(EXERCISE DIRECTIONS): Copy the entries out again in full.

..........

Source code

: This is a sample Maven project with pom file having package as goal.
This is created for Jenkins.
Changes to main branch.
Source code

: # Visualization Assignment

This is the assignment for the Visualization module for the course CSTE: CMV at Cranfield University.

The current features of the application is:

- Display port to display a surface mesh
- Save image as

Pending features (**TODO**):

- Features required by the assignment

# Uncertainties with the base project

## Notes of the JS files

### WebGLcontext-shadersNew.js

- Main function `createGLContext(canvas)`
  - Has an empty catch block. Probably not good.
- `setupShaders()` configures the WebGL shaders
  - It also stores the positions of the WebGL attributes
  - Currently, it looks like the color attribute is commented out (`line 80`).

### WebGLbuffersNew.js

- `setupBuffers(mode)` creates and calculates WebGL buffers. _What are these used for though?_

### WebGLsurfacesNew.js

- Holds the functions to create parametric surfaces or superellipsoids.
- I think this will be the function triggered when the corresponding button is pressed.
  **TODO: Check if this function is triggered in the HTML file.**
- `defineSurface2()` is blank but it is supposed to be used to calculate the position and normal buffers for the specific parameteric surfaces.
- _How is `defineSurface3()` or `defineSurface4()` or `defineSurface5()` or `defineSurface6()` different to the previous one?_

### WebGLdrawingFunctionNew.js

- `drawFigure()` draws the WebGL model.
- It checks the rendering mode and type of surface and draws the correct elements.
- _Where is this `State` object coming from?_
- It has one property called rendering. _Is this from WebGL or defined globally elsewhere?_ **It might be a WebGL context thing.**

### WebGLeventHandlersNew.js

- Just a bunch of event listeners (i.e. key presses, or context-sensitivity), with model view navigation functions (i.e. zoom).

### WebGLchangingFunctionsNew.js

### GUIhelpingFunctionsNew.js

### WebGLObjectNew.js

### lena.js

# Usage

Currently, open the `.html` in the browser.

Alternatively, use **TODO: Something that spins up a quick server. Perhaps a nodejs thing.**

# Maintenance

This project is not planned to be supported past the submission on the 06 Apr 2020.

..........

(OUTPUT OF THE TASK):
Source code

: This is a sample Maven project with pom file having package as goal.
This is created for Jenkins.
Changes to main branch.
Source code

: # Visualization Assignment

This is the assignment for the Visualization module for the course CSTE: CMV at Cranfield University.

The current features of the application is:

- Display port to display a surface mesh
- Save image as

Pending features (**TODO**):

- Features required by the assignment

# Uncertainties with the base project

## Notes of the JS files

### WebGLcontext-shadersNew.js

- Main function `createGLContext(canvas)`
  - Has an empty catch block. Probably not good.
- `setupShaders()` configures the WebGL shaders
  - It also stores the positions of the WebGL attributes
  - Currently, it looks like the color attribute is commented out (`line 80`).

### WebGLbuffersNew.js

- `setupBuffers(mode)` creates and calculates WebGL buffers. _What are these used for though?_

### WebGLsurfacesNew.js

- Holds the functions to create parametric surfaces or superellipsoids.
- I think this will be the function triggered when the corresponding button is pressed.
  **TODO: Check if this function is triggered in the HTML file.**
- `defineSurface2()` is blank but it is supposed to be used to calculate the position and normal buffers for the specific parameteric surfaces.
- _How is `defineSurface3()` or `defineSurface4()` or `defineSurface5()` or `defineSurface6()` different to the previous one?_

### WebGLdrawingFunctionNew.js

- `drawFigure()` draws the WebGL model.
- It checks the rendering mode and type of surface and draws the correct elements.
- _Where is this `State` object coming from?_
- It has one property called rendering. _Is this from WebGL or defined globally elsewhere?_ **It might be a WebGL context thing.**

### WebGLeventHandlersNew.js

- Just a bunch of event listeners (i.e. key presses, or context-sensitivity), with model view navigation functions (i.e. zoom).

### WebGLchangingFunctionsNew.js

### GUIhelpingFunctionsNew.js

### WebGLObjectNew.js

### lena.js

# Usage

Currently, open the `.html` in the browser.

Alternatively, use **TODO: Something that spins up a quick server. Perhaps a nodejs thing.**

# Maintenance

This project is not planned to be supported past the submission on the 06 Apr 2020.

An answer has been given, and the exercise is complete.